Before he was himself raised to the Archbishopric of Armagh, Thomas O’Fiaich wrote about his illustrious predecessor Oliver Plunkett – one of only two Irishmen raised to sainthood by the Vatican [the other being Laurence O’Toole, church reformer of the late twelfth century].
Born into an Old English family, Oliver Plunkett was educated at seminaries in Rome until he was appointed Archbishop of Armagh in 1669. In 1679, amidst Protestant reformist fervour and in a climate in Ireland of repression of the Catholic Church and her priests and people, Titus Oates cooked up an imaginary ‘Popish Plot’ to assassinate the restored King Charles II. Plunkett was one of over 20 leading Catholics ‘tried’ and executed. Despite the utter discrediting of Oates and other witnesses, Charles refused to pardon Plunkett. Tom Fee wrote:
‘..where Slieve Gullion stands out against the skyline nestles the secluded hiding place where Archbishop John Cashel and Archbishop Patrick Donnelly [the Bard of Armagh] spent a year ‘on the run’ from their relentless persecutors. The ‘Great Road of The Fews’ which Oliver Plunkett so often travelled to visit the northern part of his Archdiocese, led him through the historic parish of Creggan to Dorsey where he often rested at the inn kept by the friendly Cromwellian planter George Bleeke. The inn was the scene of many a conference of the northern clergy and one of the underground centres of administration of the Irish Church.

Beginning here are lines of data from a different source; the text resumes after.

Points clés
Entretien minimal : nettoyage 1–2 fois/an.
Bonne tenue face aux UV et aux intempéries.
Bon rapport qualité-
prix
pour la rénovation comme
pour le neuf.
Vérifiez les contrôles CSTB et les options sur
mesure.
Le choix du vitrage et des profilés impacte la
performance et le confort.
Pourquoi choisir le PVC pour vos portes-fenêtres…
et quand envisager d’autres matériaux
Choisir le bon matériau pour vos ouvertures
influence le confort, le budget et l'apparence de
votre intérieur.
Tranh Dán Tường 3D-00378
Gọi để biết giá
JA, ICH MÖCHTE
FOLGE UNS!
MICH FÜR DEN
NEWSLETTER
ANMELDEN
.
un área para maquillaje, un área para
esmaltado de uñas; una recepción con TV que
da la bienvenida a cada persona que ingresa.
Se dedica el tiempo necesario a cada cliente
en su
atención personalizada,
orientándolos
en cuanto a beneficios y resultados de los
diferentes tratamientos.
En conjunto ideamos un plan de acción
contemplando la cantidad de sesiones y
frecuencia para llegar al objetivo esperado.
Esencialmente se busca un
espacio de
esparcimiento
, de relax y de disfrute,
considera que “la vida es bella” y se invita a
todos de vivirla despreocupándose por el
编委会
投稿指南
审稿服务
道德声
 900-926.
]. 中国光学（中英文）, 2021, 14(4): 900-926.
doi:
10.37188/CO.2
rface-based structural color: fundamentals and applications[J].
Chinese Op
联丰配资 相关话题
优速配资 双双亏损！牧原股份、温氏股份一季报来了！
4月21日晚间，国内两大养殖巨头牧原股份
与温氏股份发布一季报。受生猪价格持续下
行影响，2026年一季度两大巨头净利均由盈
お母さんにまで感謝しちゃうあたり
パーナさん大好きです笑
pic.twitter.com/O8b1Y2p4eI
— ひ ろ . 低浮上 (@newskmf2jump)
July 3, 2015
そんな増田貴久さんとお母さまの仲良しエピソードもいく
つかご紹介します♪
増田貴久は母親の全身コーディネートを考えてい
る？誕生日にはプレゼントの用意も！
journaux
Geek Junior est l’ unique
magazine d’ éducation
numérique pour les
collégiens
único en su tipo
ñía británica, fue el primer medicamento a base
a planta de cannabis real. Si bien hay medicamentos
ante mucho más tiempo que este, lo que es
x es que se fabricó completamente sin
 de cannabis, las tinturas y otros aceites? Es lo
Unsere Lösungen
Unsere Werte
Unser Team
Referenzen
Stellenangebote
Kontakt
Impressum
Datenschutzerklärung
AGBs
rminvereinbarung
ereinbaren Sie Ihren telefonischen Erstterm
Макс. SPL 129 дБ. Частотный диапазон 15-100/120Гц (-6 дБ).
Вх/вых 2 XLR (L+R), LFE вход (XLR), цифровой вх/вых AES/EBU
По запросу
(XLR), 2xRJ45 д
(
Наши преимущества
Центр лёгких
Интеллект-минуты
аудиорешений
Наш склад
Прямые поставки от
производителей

But if this district of South Armagh helped to shelter the hunted archbishop, it also helped to send him to the scaffold. From it came the MacMoyers [ironically the name derives from ‘keepers’ of the Book of Kells] and Murphy and several of the other minor witnesses who gave evidence in London against the archbishop in London. Around the firesides of South Armagh were whispered the poisonous accusations that the Archbishop had been somehow unpatriotic, that he had taken the side of the Government against the Raparees, that he had little sympathy with the Old Irish of the North. It was a shameful tragedy that internal dissentions should have been allowed to deter the people of South Armagh from rallying around their great spiritual leader as he faced, alone but undaunted, the common Foe of Faith and Fatherland.’
Saint Oliver Plunkett was executed at Tyburn on 1 July 1681. His preserved head is displayed at Drogheda Cathedral.